One of the hardest things about any programme of this nature is that the wider economy tends to move through stop-go cycles. This is especially true with construction projects which typically only need workers for a limited time. Littlewood says the difference with Ara and Auckland Airport is there is a pipeline of projects that stretches out for at least five years and closer to ten across a variety of disciplines.
He says this means a young person can start, extend and grow their career all in one place. For many of them it is close to where they live, so they don't have to commute all the way downtown to work.
For Littlewood, the important aspect of Ara is it means the airport's infrastructure boom pays a social benefit across generations. "Giving people jobs and skills that will last them for the long term is a fantastic by-product of those investments."
There's a bigger picture.

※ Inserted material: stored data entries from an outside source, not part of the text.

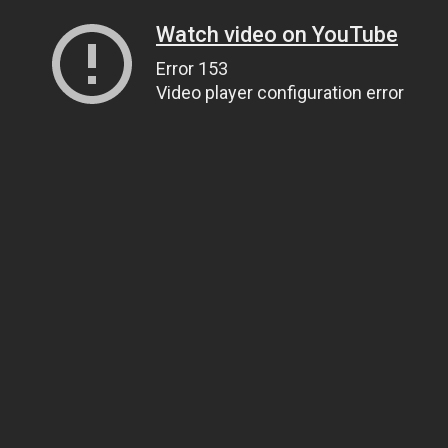
Watch video on YouTube
Error 153
Video player configuration error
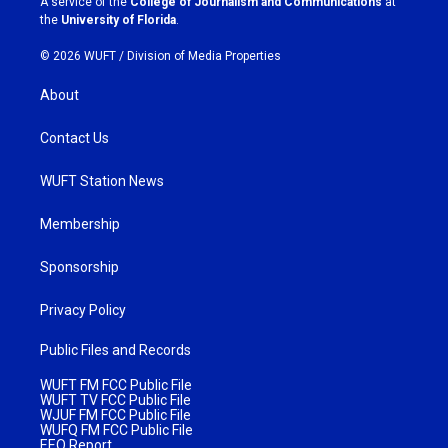
A service of the
College of Journalism and Communications
at
m
the
University of Florida
.
© 2026 WUFT /
Division of Media Properties
About
Contact Us
WUFT Station News
Membership
Sponsorship
Privacy Policy
Public Files and Records
WUFT FM FCC Public File
WUFT TV FCC Public File
WJUF FM FCC Public File
WUFQ FM FCC Public File
EEO Report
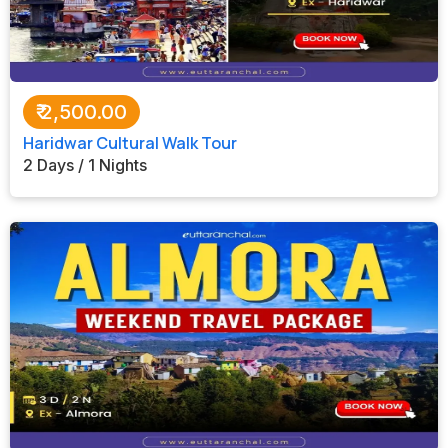
₹
2,500.00
Haridwar Cultural Walk Tour
2 Days / 1 Nights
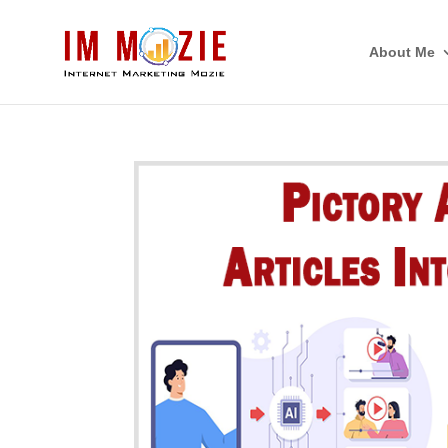
About Me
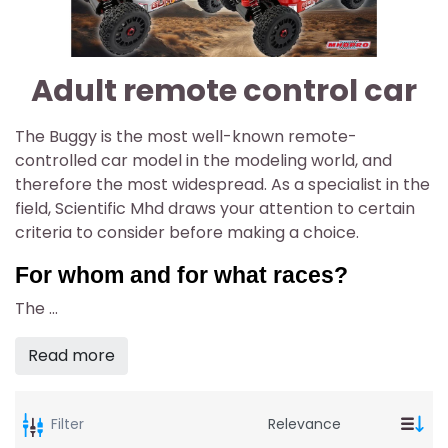
Adult remote control car
The Buggy is the most well-known remote-
controlled car model in the modeling world, and
therefore the most widespread. As a specialist in the
field, Scientific Mhd draws your attention to certain
criteria to consider before making a choice.
For whom and for what races?
The
...
Read more
Filter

Littlewood is co-chair of the Australia-New Zealand Leadership Forum which worked on establishing a trans-Tasman infrastructure pipeline two years ago. The idea is for a single repository of information about major infrastructure projects.
He says it is public and people can look at what projects are coming, what stage they are at, how certain they are and whether they are funded.
"This deals with the uncertainty where construction and engineering firms would worry about scaling up to meet demand by investing in apprenticeships or training programmes when they didn't know what to expect.
"So, a public transport specialist company might see their big project coming to an end in, say, New South Wales and know that there would be an opportunity in New Zealand. If they can see there is 10 or 15 years of work across New Zealand and Australia, then they'll be willing to build a team with expertise. It means we can leverage off the scale of our neighbours, while they get to enhance their capacity."